Parents, assistant coaches, and players clapped and jangled their winning medals together to show support as various members of the community approached the podium to explain how the rugby program enforced dedication, preparation, and pride into the teams.
“Changing how we use the facilities would have a serious detrimental impact on a quarter million in scholarships,” said one assistant coach.
Girls’ rugby coach Marin Pinnell stated that her team was especially impacted because her team also included middle school aged children.
“I’m a teacher here [at Fallbrook High] and my contract has been reduced because of declining enrollment,” she said. “A lot of my players are in junior high, and want to go to Fallbrook High instead of Great Oak because of my program. That means something. They want to be a Warrior.”
After hearing the parents and coaches plea their case, Koehler asked Hatcher if there could be another category for fees, depending on the severity of use by the sport.
Hatcher explained that there had been a three-tiered structure before, but the middle tier had been eliminated so that club activities could take advantage of the lower rate.
“In hindsight, that was not smart, but we were not getting paid at the higher rate, so we wanted to try to get paid at the lower rate,” he said.
Board member Cliff Sumrall stated that sport clubs, like rugby, might be the way to get student attendant numbers to increase in the district again.
“These students can’t go to Bonsall to play, and we have been wondering how to increase enrollment,” he said. “If we can’t sell our product, maybe this is the beginning of us doing something about it. These groups are out of sync with us right now, but where do you go to find a national champion group who doesn’t have a place to play? We can take the national champion team and put them on the field and have them recruit students, taking care of our issues.”
Superintendent Dale Mitchell felt that there was more to the turf than just usage problems.

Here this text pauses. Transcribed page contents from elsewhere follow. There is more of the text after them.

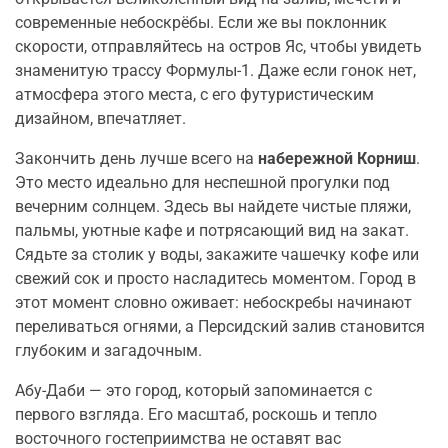
современные небоскрёбы. Если же вы поклонник
скорости, отправляйтесь на остров Яс, чтобы увидеть
знаменитую трассу Формулы-1. Даже если гонок нет,
атмосфера этого места, с его футуристическим
дизайном, впечатляет.
Закончить день лучше всего на
набережной Корниш
.
Это место идеально для неспешной прогулки под
вечерним солнцем. Здесь вы найдете чистые пляжи,
пальмы, уютные кафе и потрясающий вид на закат.
Сядьте за столик у воды, закажите чашечку кофе или
свежий сок и просто насладитесь моментом. Город в
этот момент словно оживает: небоскребы начинают
переливаться огнями, а Персидский залив становится
глубоким и загадочным.
Абу-Даби — это город, который запоминается с
первого взгляда. Его масштаб, роскошь и тепло
восточного гостеприимства не оставят вас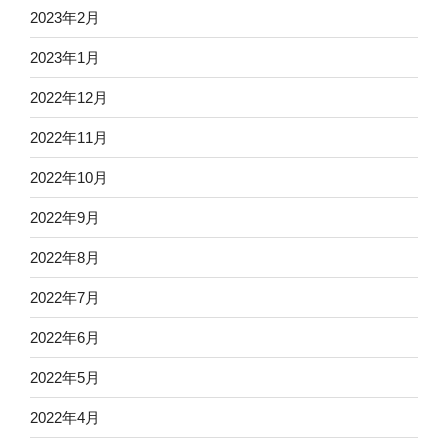
2023年2月
2023年1月
2022年12月
2022年11月
2022年10月
2022年9月
2022年8月
2022年7月
2022年6月
2022年5月
2022年4月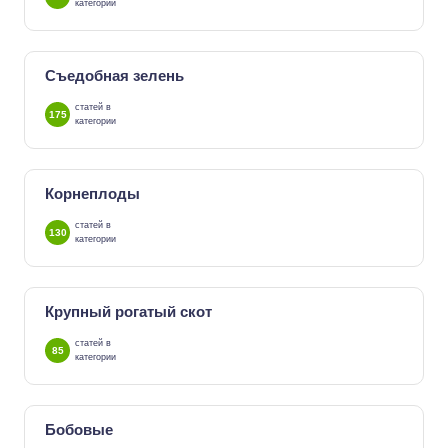
категории
Съедобная зелень
статей в
175
категории
Корнеплоды
статей в
130
категории
Крупный рогатый скот
статей в
85
категории
Бобовые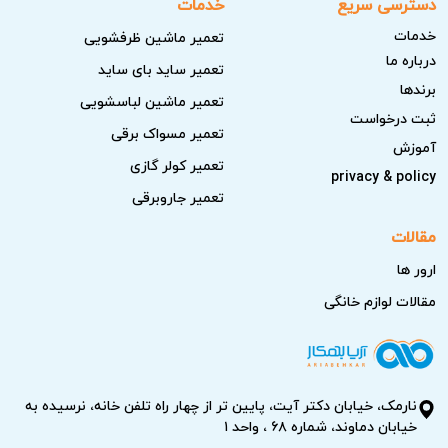
دسترسی سریع
خدمات
خدمات
تعمیر ماشین ظرفشویی
درباره ما
تعمیر ساید بای ساید
برندها
تعمیر ماشین لباسشویی
ثبت درخواست
تعمیر مسواک برقی
آموزش
تعمیر کولر گازی
privacy & policy
تعمیر جاروبرقی
مقالات
ارور ها
مقالات لوازم خانگی
نارمک، خیابان دکتر آیت، پایین تر از چهار راه تلفن خانه، نرسیده به
خیابان دماوند، شماره ۶۸ ، واحد ۱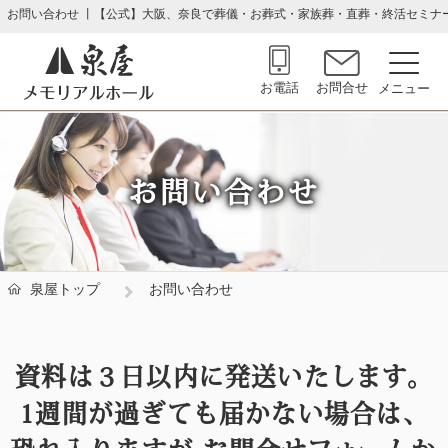
お問い合わせ 丨【公式】大阪、奈良で葬儀・お葬式・家族葬・直葬・終活セミナ
お電話
お問合せ
お問い合わせ
泉屋トップ
お問い合わせ
資料は３日以内に発送いたします。
1週間が過ぎても届かない場合は、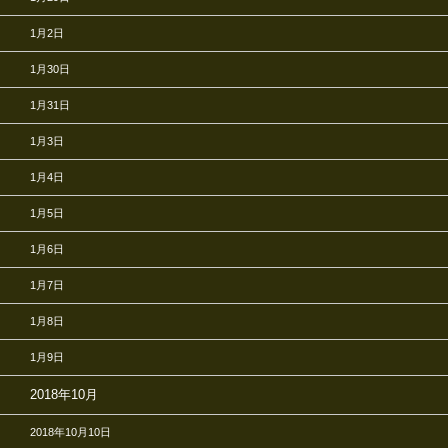
1月2日
1月30日
1月31日
1月3日
1月4日
1月5日
1月6日
1月7日
1月8日
1月9日
2018年10月
2018年10月10日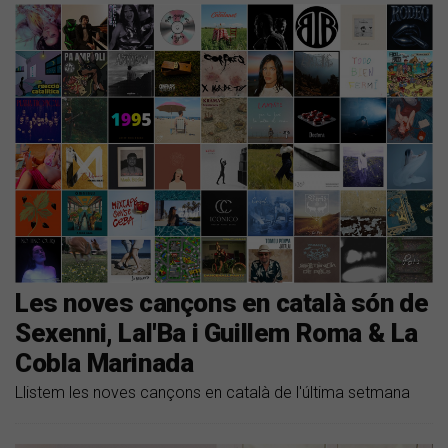
Les noves cançons en català són de
Sexenni, Lal'Ba i Guillem Roma & La
Cobla Marinada
Llistem les noves cançons en català de l'última setmana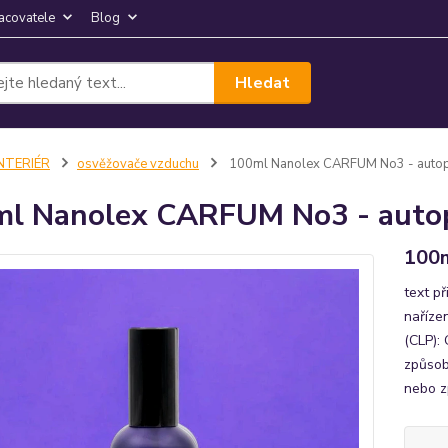
acovatele
Blog
Hledat
INTERIÉR
osvěžovače vzduchu
100ml Nanolex CARFUM No3 - auto
l Nanolex CARFUM No3 - auto
100
text p
naříze
(CLP):
způsob
nebo zp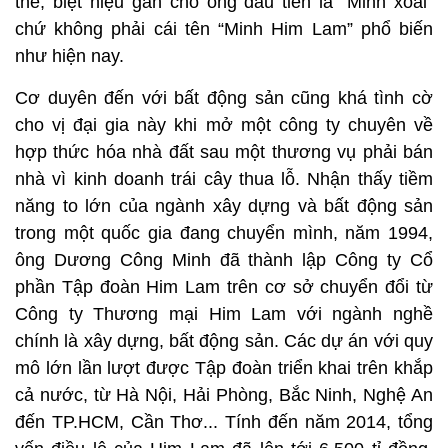
thế, biệt hiệu gán cho ông đầu tiên là “Minh xoài”
chứ không phải cái tên “Minh Him Lam” phổ biến
như hiện nay.
Cơ duyên đến với bất động sản cũng khá tình cờ
cho vị đại gia này khi mở một công ty chuyên về
hợp thức hóa nhà đất sau một thương vụ phải bán
nhà vì kinh doanh trái cây thua lỗ. Nhận thấy tiềm
năng to lớn của ngành xây dựng và bất động sản
trong một quốc gia đang chuyển mình, năm 1994,
ông Dương Công Minh đã thành lập Công ty Cổ
phần Tập đoàn Him Lam trên cơ sở chuyển đổi từ
Công ty Thương mại Him Lam với ngành nghề
chính là xây dựng, bất động sản. Các dự án với quy
mô lớn lần lượt được Tập đoàn triển khai trên khắp
cả nước, từ Hà Nội, Hải Phòng, Bắc Ninh, Nghệ An
đến TP.HCM, Cần Thơ... Tính đến năm 2014, tổng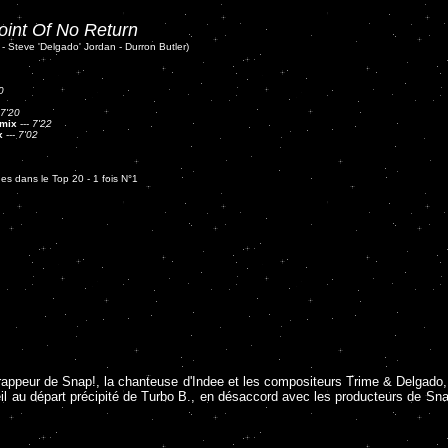
oint Of No Return
 - Steve 'Delgado' Jordan - Durron Butler)
0
7'20
emix
---
7'22
x
---
7'02
es dans le Top 20 - 1 fois N°1
le rappeur de Snap!, la chanteuse d'Indee et les compositeurs Trime & Delgad
eil au départ précipité de Turbo B., en désaccord avec les producteurs de Sna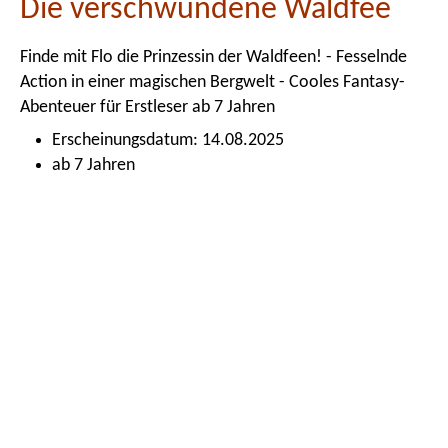
Die verschwundene Waldfee
Finde mit Flo die Prinzessin der Waldfeen! - Fesselnde
Action in einer magischen Bergwelt - Cooles Fantasy-
Abenteuer für Erstleser ab 7 Jahren
Erscheinungsdatum: 14.08.2025
ab 7 Jahren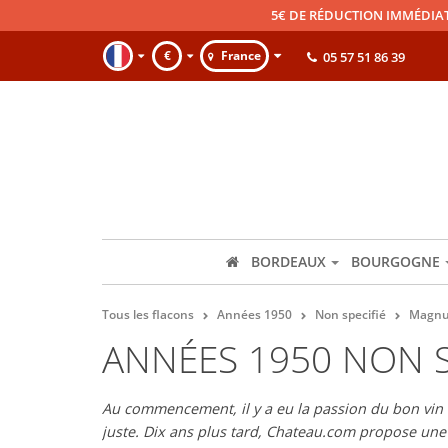
5€ DE RÉDUCTION IMMÉDIA
€
France
05 57 51 86 39
BORDEAUX
BOURGOGNE
Tous les flacons
Années 1950
Non specifié
Magnu
ANNÉES 1950 NON S
Au commencement, il y a eu la passion du bon vin et
juste. Dix ans plus tard, Chateau.com propose un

“While we share in the joy of the successes of the rugby program, fundamentally, our issue about the longevity of the turf has not been answered,” said Mitchell. “The board has requested initial information, and we hope to acquire that, but we also believe that Hatcher and I have a responsibility to bring before the board and community the fact that the stadium turf has a limited lifespan. If we do not have a plan for how that turf is going to be replaced, it is going to be condemned.”
Mitchell stated that the [old] press box was condemned at the football field.
“While we had a well-intentioned community, and the press box was a nice and good idea, it became very obvious through the past few years that turning a good idea into action is very difficult,” he said.
Koehler stated that she realized that the field is not a park, but hoped that an in-between could be found for programs like the rugby teams.
“I understand we aren’t running a public park here, so we want to charge the proper fees,” she said. “But rugby is important, and I want to have consideration, more time and thought to find a solution that we haven’t come up with yet, and see what we can do to accommodate them. They are impacting a lot of kids’ lives.”
However, not all board members felt the same.
“Sports are important, but we are here to educate and provide a safe environment for the students,” said Mike Schulte, trustee. “Right now, we don’t have a plan in place. We have to think of one. We don’t have to go out recruiting students; we have to provide an education for the ones we have. We should be concerned about the kids in our community.”
The fee schedule will be placed on the June 24 board of trustees meeting for final approval.